El modus operandi de todos estos tiranos es relativamente sencillo, y se explica en dos pasos: 1. Inspirar en la población desprecio por las instituciones democráticas y por quienquiera que no sea el Amado Líder; 2. asegurarse el apoyo de los cuerpos armados.
El objetivo siempre es el mismo: dirigir el país para favorecer sus intereses económicos personales, robando dinero público con cualquier pretexto y acabando con los impuestos con el apoyo de algunos grandes empresarios. De esa forma, evitan la redistribución de una riqueza que desean acaparar, en detrimento de una población a la que intentarán engañar con propaganda, a veces con trabajos ficticios y con frecuencia prometiendo “seguridad ciudadana”. Esa población, finalmente, será convertida en una enorme masa de vasallos ultravigilados que muy difícilmente dejarán ya de serlo alguna vez. Echar del poder a un tirano actualmente es muy difícil. La revolución ya no se hace con palos, piedras, incendios y armas cortas. Además, la tecnología se lo pone demasiado fácil a un gobernante autoritario para controlarnos en cualquier aspecto de nuestras vidas, induciendo incluso una falsa felicidad a través de sus mensajes falsarios en las redes y en cualquier medio de comunicación. Salir de esa situación es casi imposible. Llegar a ella es extremadamente fácil.
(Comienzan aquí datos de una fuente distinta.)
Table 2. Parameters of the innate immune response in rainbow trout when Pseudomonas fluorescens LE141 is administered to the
Los que votaron a Hitler en 1932 querían un cambio, y vaya que si lo tuvieron. Igual que los rusos cuando mataron al zar y a toda su familia. Los primeros pasaron de una democracia fallida a una dictadura. Los segundos discurrieron de una dictadura a otra, pues no tuvieron la suerte que acabaron teniendo ingleses y franceses décadas después de sus respectivas decapitaciones regias (1649 y 1793). Y es que no siempre ganan los “buenos”, es decir, aquellos que desean libertad y prosperidad repartida para sus pueblos. Una revolución, incluso a través de las urnas, abre el camino a un cambio radical, que no siempre tiene que ser hacia la libertad, sino hacia una “libertad” falsaria que los dictadores proclaman a gritos, y que es, como siempre, el exterminio por diferentes vías de aquellos que no piensen como ellos.
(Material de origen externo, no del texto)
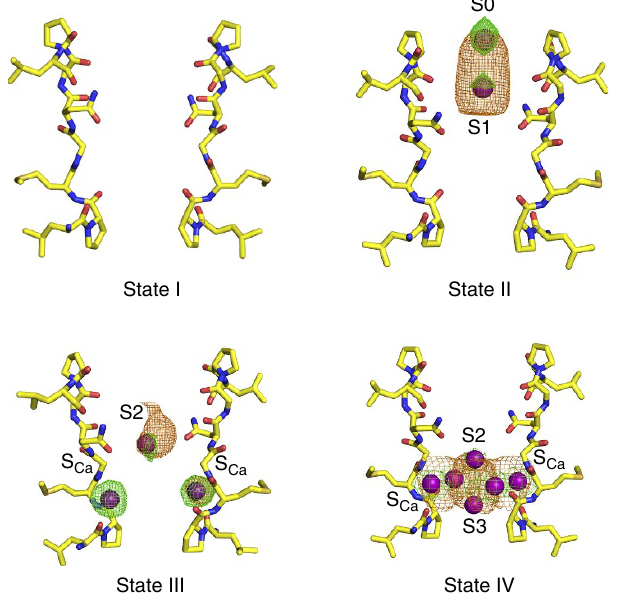
Figure 4 | Occupancy states of the selectivity filter of NaKTs. Snapshots of the selectivity filter of the NaKTs ion channel structure (yellow sticks), describing the location of Ca 2 þ ions along the ion-conduction pathway, categorized into four different states. Selectivity filter of state I is seen in three tetramers (chain CGHI of datasets 1 and 3 and chain FJKL of dataset 1), selectivity filter of state II is seen in one tetramer (chain FJKL of dataset 3), selectivity filter of state III is seen in 2 tetramers (chain ABDE of datasets 1 and 2), selectivity filter of state IV is seen in two tetramers (chain ABDE of dataset 3 and chain FJKL of dataset 2). Calcium ions are shown as purple spheres, along with their respective anomalous density maps (orange) at 5–10 s contour and F o (cid:2) F c map (green) at 4 s contour.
La política de demasiados países democráticos está incurriendo en una irresponsabilidad inmensa al no prevenir de muy diversos modos –culturales, educativos, administrativos y judiciales– el surgimiento de estos sátrapas. Pero en caso de que la población les vote, ¿hay que quedarse en el país a hacerles frente o hay que huir? Uno no puede quedarse en las dictaduras opulentas intentando cambiarlas, porque acabará perdiendo la vida para nada. Tampoco en las dictaduras empobrecidas, porque a veces su pueblo está tan acostumbrado a la miseria que ya ni se plantea luchar contra ella. Y sin el pueblo, la rebelión es imposible.
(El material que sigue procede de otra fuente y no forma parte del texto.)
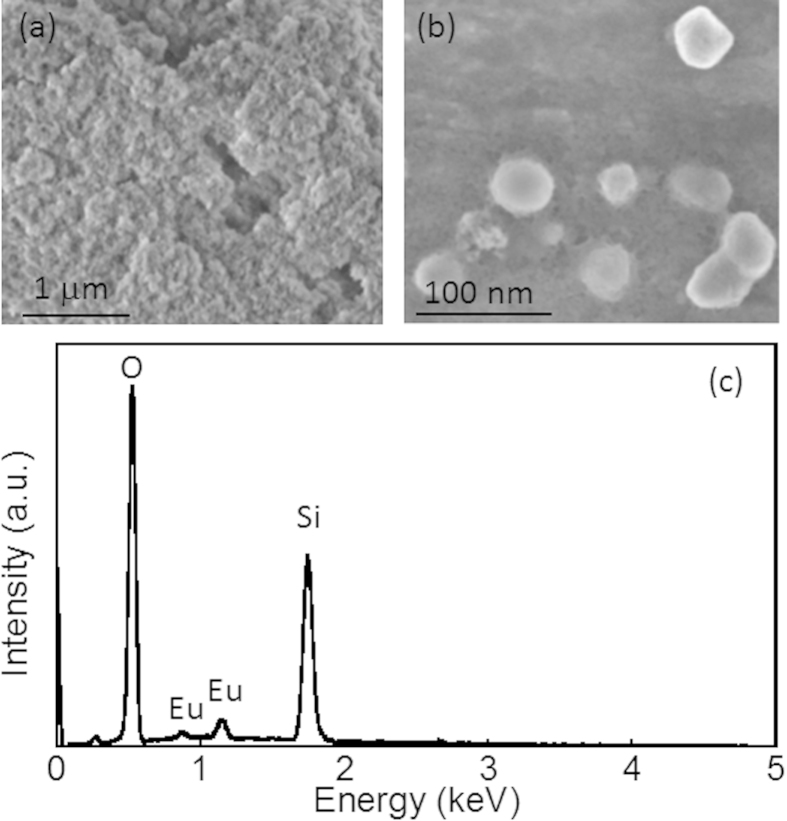
a) Low and b) high magnification SEM images of SiO2/Eu nanoparticles and c) the EDS pattern obtained from SiO2/Eu nanoparticles.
¿Qué hacer entonces? No cabemos todos en Islandia, Finlandia o Nueva Zelanda. ¿Por qué no hacemos entonces que nuestros países se parezcan a esos? La única clave es la lucha popular contra la corrupción. Sólo un pueblo no corrupto rechaza la picaresca de cualquiera de sus ciudadanos, no sólo de los políticos. Son los pueblos tradicional o puntualmente corruptos los que votan a dictadores. Si quieren saber quién votó a Hitler, recuperen las escenas finales de 'M., eine Stadt sucht einen Mörder', de Fritz Lang (1930). Ya verán cómo ni siquiera es necesario que entiendan la lengua alemana. Esas imágenes les van a traer memorias muy actuales.